1. "The Visual Display of Quantitative Information" - fucking fantastic book

2. Everyone says "Don't Make Me Think" but I didn't find much new/useful from this books. Most is covered by the basic UI blogs.

3. About Face: The Essentials of User Interface Design - just finished this one. The basics. Great.

I prefer blogs though.

Here's my list:

1. Nielsen Norman Group

2. Weekly newsletters about general design / ux - full of modern information that is 100% applicable to today

3. Pattern Tap - this is a reference of how other people do certain things like forms or top navigations etc.

4. The Hipper Element - mostly pulls exceptional stories from other blogs. Great. Also his UX Crash Course is so good.

5. Tuts+ - basically will teach you anything about anything. They recently broke their tutorials down into categories like design and code which is great. This is one of my favorite things in my RSS. One moment I'll be reading about Russia, the next I'll be knee deep in creating a knight in shiny armor with illustrator.

6. ia blog

7. UX Apprentice

here's the full list. 1 2 3

Here's another good thread from Quora: http://www.quora.com/Which-books-can-help-me-become-well-versed-in-UI-UX-and-usability-standards

thundara  ·  3676 days ago  ·  link  ·  

Links all appreciated. Tangential complaint, hubski notifications on comments have stopped working for me. I had to manually go into this thread to see that there were replies (Happened the other day, too).
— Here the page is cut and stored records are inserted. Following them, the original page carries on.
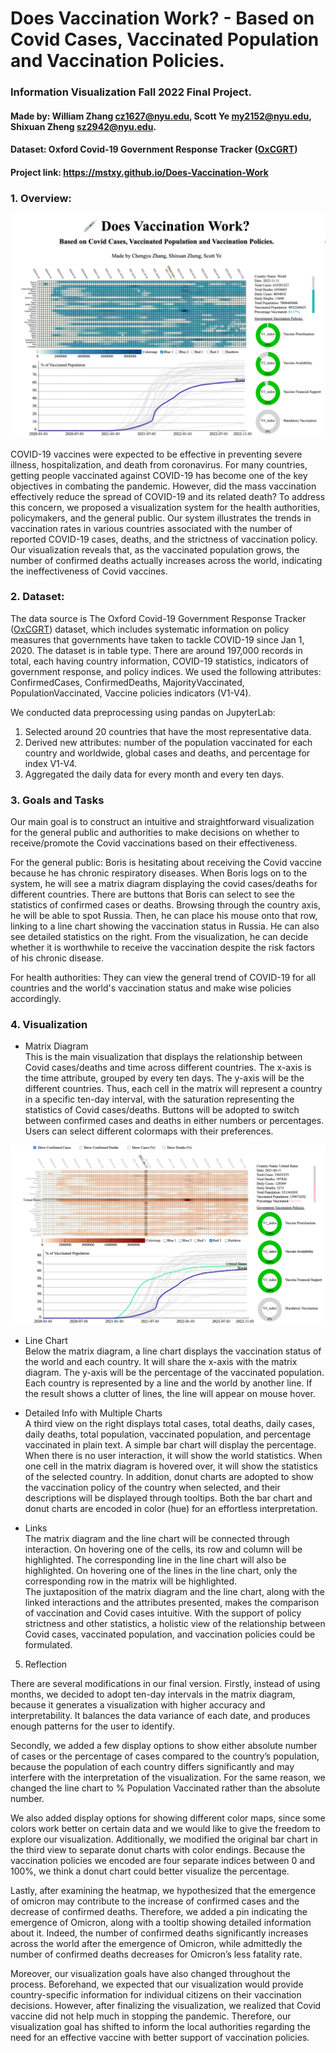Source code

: # Does Vaccination Work? - Based on Covid Cases, Vaccinated Population and Vaccination Policies.

### Information Visualization Fall 2022 Final Project.

#### Made by: William Zhang [cz1627@nyu.edu](mailto:cz1627@nyu.edu), Scott Ye [my2152@nyu.edu](mailto:my2152@nyu.edu), Shixuan Zheng [sz2942@nyu.edu](mailto:sz2942@nyu.edu).  

#### Dataset: Oxford Covid-19 Government Response Tracker ([OxCGRT](https://github.com/OxCGRT/covid-policy-tracker))

#### Project link: https://mstxy.github.io/Does-Vaccination-Work

### 1. Overview:

![Project Overview](img/overview.png)

COVID-19 vaccines were expected to be effective in preventing severe illness, hospitalization, and death from coronavirus. For many countries, getting people vaccinated against COVID-19 has become one of the key objectives in combating the pandemic. However, did the mass vaccination effectively reduce the spread of COVID-19 and its related death? To address this concern, we proposed a visualization system for the health authorities, policymakers, and the general public. Our system illustrates the trends in vaccination rates in various countries associated with the number of reported COVID-19 cases, deaths, and the strictness of vaccination policy. Our visualization reveals that, as the vaccinated population grows, the number of confirmed deaths actually increases across the world, indicating the ineffectiveness of Covid vaccines.

### 2. Dataset:

The data source is The Oxford Covid-19 Government Response Tracker ([OxCGRT](https://github.com/OxCGRT/covid-policy-tracker)) dataset, which includes systematic information on policy measures that governments have taken to tackle COVID-19 since Jan 1, 2020. The dataset is in table type. There are around 197,000 records in total, each having country information, COVID-19 statistics, indicators of government response, and policy indices. We used the following attributes: ConfirmedCases, ConfirmedDeaths, MajorityVaccinated, PopulationVaccinated, Vaccine policies indicators (V1-V4).

We conducted data preprocessing using pandas on JupyterLab:
1.	Selected around 20 countries that have the most representative data.
2.	Derived new attributes: number of the population vaccinated for each country and worldwide, global cases and deaths, and percentage for index V1-V4.
3.	Aggregated the daily data for every month and every ten days.

### 3. Goals and Tasks

Our main goal is to construct an intuitive and straightforward visualization for the general public and authorities to make decisions on whether to receive/promote the Covid vaccinations based on their effectiveness. 

For the general public: Boris is hesitating about receiving the Covid vaccine because he has chronic respiratory diseases. When Boris logs on to the system, he will see a matrix diagram displaying the covid cases/deaths for different countries. There are buttons that Boris can select to see the statistics of confirmed cases or deaths. Browsing through the country axis, he will be able to spot Russia. Then, he can place his mouse onto that row, linking to a line chart showing the vaccination status in Russia. He can also see detailed statistics on the right. From the visualization, he can decide whether it is worthwhile to receive the vaccination despite the risk factors of his chronic disease.

For health authorities:  They can view the general trend of COVID-19 for all countries and the world's vaccination status and make wise policies accordingly.

### 4. Visualization

- Matrix Diagram  
This is the main visualization that displays the relationship between Covid cases/deaths and time across different countries. The x-axis is the time attribute, grouped by every ten days. The y-axis will be the different countries. Thus, each cell in the matrix will represent a country in a specific ten-day interval, with the saturation representing the statistics of Covid cases/deaths. Buttons will be adopted to switch between confirmed cases and deaths in either numbers or percentages. Users can select different colormaps with their preferences.

![Interaction_1](img/interaction1.png)

- Line Chart  
Below the matrix diagram, a line chart displays the vaccination status of the world and each country. It will share the x-axis with the matrix diagram. The y-axis will be the percentage of the vaccinated population. Each country is represented by a line and the world by another line. If the result shows a clutter of lines, the line will appear on mouse hover.

- Detailed Info with Multiple Charts  
A third view on the right displays total cases, total deaths, daily cases, daily deaths, total population, vaccinated population, and percentage vaccinated in plain text. A simple bar chart will display the percentage. When there is no user interaction, it will show the world statistics. When one cell in the matrix diagram is hovered over, it will show the statistics of the selected country. In addition, donut charts are adopted to show the vaccination policy of the country when selected, and their descriptions will be displayed through tooltips. Both the bar chart and donut charts are encoded in color (hue) for an effortless interpretation.

-	Links  
The matrix diagram and the line chart will be connected through interaction. On hovering one of the cells, its row and column will be highlighted. The corresponding line in the line chart will also be highlighted. On hovering one of the lines in the line chart, only the corresponding row in the matrix will be highlighted.  
The juxtaposition of the matrix diagram and the line chart, along with the linked interactions and the attributes presented, makes the comparison of vaccination and Covid cases intuitive. With the support of policy strictness and other statistics, a holistic view of the relationship between Covid cases, vaccinated population, and vaccination policies could be formulated.

5.	Reflection

There are several modifications in our final version. Firstly, instead of using months, we decided to adopt ten-day intervals in the matrix diagram, because it generates a visualization with higher accuracy and interpretability. It balances the data variance of each date, and produces enough patterns for the user to identify. 

Secondly, we added a few display options to show either absolute number of cases or the percentage of cases compared to the country’s population, because the population of each country differs significantly and may interfere with the interpretation of the visualization. For the same reason, we changed the line chart to % Population Vaccinated rather than the absolute number. 

We also added display options for showing different color maps, since some colors work better on certain data and we would like to give the freedom to explore our visualization.
Additionally, we modified the original bar chart in the third view to separate donut charts with color endings. Because the vaccination policies we encoded are four separate indices between 0 and 100%, we think a donut chart could better visualize the percentage.

Lastly, after examining the heatmap, we hypothesized that the emergence of omicron may contribute to the increase of confirmed cases and the decrease of confirmed deaths. Therefore, we added a pin indicating the emergence of Omicron, along with a tooltip showing detailed information about it. Indeed, the number of confirmed deaths significantly increases across the world after the emergence of Omicron, while admittedly the number of confirmed deaths decreases for Omicron’s less fatality rate.

Moreover, our visualization goals have also changed throughout the process. Beforehand, we expected that our visualization would provide country-specific information for individual citizens on their vaccination decisions. However, after finalizing the visualization, we realized that Covid vaccine did not help much in stopping the pandemic. Therefore, our visualization goal has shifted to inform the local authorities regarding the need for an effective vaccine with better support of vaccination policies.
insomniasexx  ·  3676 days ago  ·  link  ·  

Both your email notifs and orange hub wheel notifs?

thundara  ·  3676 days ago  ·  link  ·  

Turned off email, but now it's suddenly working, got hub wheel notification for this entire thread between that post and now.

insomniasexx  ·  3676 days ago  ·  link  ·  

Interesting. Maybe it was just hungover from a long night and is playing catchup now. :P

kleinbl00  ·  3677 days ago  ·  link  ·  

Helpful. I'm seeing lots of python talk. That's a start. Perhaps to improve the perspective, I can look at your lists and go 'yup. recognize the language. Passing familiarity with all that. Zero confidence in implementation.'

That whole "known knowns" and "known unknowns" and "unknown unknowns" thing? Programming is a "known unknown" for me.

thundara  ·  3677 days ago  ·  link  ·  

It's a lovely language that's easy to read / write (Originally described as "executable pseudocode", has a large range of freely available libraries, and hides much of the nitty-gritty from people who don't want to add: "How to compile" and "How to manage memory" to the list of things to learn.

On the other hand, benchmark-to-benchmark, it's interpreter isn't the faster in the universe, it doesn't do multiprocessing very well, and there is the current divide in the versioning. When you've hit a performance wall, the language designer's advice is "re-write it in C".